> [Tâches à effectuer]:
A) Dressez la liste de toutes les personnes tuées que nomme le récit sur Shouka.
B) Rédigez la suite du récit sur Shouka en reprenant après sa dernière phrase.

== Passage du texte

La nuit du 3 août, un avion israélien a tiré un missile sur lui
et il a été tué. Seliman avait 50 ans. Cela s’est passé à côté
de la maison familiale, dans le village. La famille a fui, mais le
corps est resté là, dans le sable, aux dires des deux frères,
jusqu’au lendemain matin, quand il a été possible de l’évacuer
et de l’inhumer. Depuis lors, ils ne sont pas retournés à
Shouka, ils ont peur. Ils ont laissé derrière eux 15 dounams
plantés d’amandiers et de citronniers que personne n’arrose.
De toute façon, une partie a été arrachée par l’armée israélienne.
Hafez
ne desserre pas les dents. Pour Moussa aussi, parler est
difficile. Trois jours que l’enfer a duré à Shouka, d’après
Moussa, jusqu’à ce que les tirs diminuent. Tous deux ont vu
leur frère tomber mort. Un fils des voisins, Anas Abou Awad, a
lui aussi été tué. Un enfant de 14 ans. Et aussi Sherif
Abou-Libda.
En
face de la station d’essence sur laquelle se dresse encore
l’enseigne israélienne de la compagnie Sonol [de
raffinage et de distribution de dérivés du pétrole - NdT],
nous grimpons les escaliers à la rencontre du grand-père de
Sherif, Mahmoud Abou-Libda. Dans le dépôt de ferraille situé à
l’entrée, un type est étendu, endormi, au milieu des tas de déchets.
Abou-Libda vient au devant de nous dans la sombre cage
d’escalier où il passe maintenant ses journées, depuis qu’il
a fui Shouka. Un grand-père de 60 ans, endeuillé.
Sur
sa carte d’identité, le nom de Sherif était Adnan, mais tout
le monde l’appelait Sherif. Il était à un mois de ses 17 ans,
dit le grand-père, fier de raconter que son petit-fils était un
élève brillant qui avait obtenu des invitations à poursuivre
ses études au Yémen et en Allemagne. Peut-être a-t-il lancé un
Qassam ? Le grand-père dément. Peut-être l’adolescent était-il
un « militant du Hamas »,
comme le prétendent des sources militaires ? Le père du
jeune homme, Bassam, a lui été arrêté dans l’opération de
l’armée israélienne. Personne n’a la moindre idée de
l’endroit où il se trouve.
La
version de la famille est que le 3 de ce mois, dans la soirée,
Sherif était sorti avec Moustafa, son oncle âgé de 19 ans, pour
arroser le lopin familial d’arbres fruitiers. Selon leurs dires,
il n’y a d’eau à Shouka que pendant quelques heures,
essentiellement le soir et la nuit. C’est pourquoi Sherif et
Moustafa étaient sorti un peu après dix heures du soir, quand
l’eau était revenue, pour aller arroser le lopin de terre
familial. Un missile de la force aérienne les a atteint, tuant
Sherif et blessant Moustafa. Moustafa a perdu une jambe et son
autre jambe a été gravement touchée. A l’hôpital de Shifa,
à Gaza, on voulait l’amputer, alors la famille a envoyé
Moustafa en Egypte, où il se trouve actuellement, pour tenter de
sauver sa jambe. La photo de sa jambe déchirée s’affiche
maintenant à l’écran du téléphone portable.

====
== Données fournies

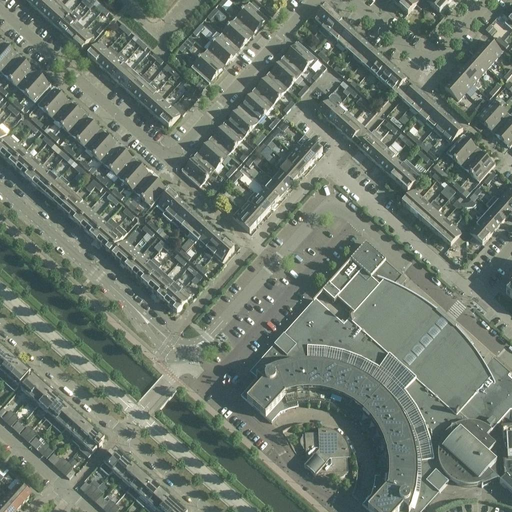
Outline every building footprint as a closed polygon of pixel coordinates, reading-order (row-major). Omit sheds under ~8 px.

====

> [Réponses données]:
A) Seliman, Anas Abou Awad, Sherif Abou-Libda

B)
Mahmoud,
le grand-père, a passé la plus grande partie de sa vie dans le
« Block O »,
encore un de ces scandaleux camps de réfugiés de Rafah. Il y a
trois ans, il a fui le Block O, qui était sur la ligne de feu,
pour aller à Shouka, pensant y trouver un peu de sécurité et de
quiétude. Au début du mois, les chars l’ont rejoint là aussi
et un avion de la force aérienne israélienne a tué son
petit-fils. La grand-mère Fahamiya regarde maintenant la photo de
son petit-fils et ses yeux se voilent de larmes. Soussan, la mère
en deuil, monte les escaliers dans sa robe noire puis s’empresse
de s’éclipser.
Deux
silhouettes affligées se tiennent sur la terrasse de la maison démolie,
face à ce qui était, jusqu’il y a à peu près un an,
l’avant-poste de Tarmit. Les frères Moussa et Youssef Kishta.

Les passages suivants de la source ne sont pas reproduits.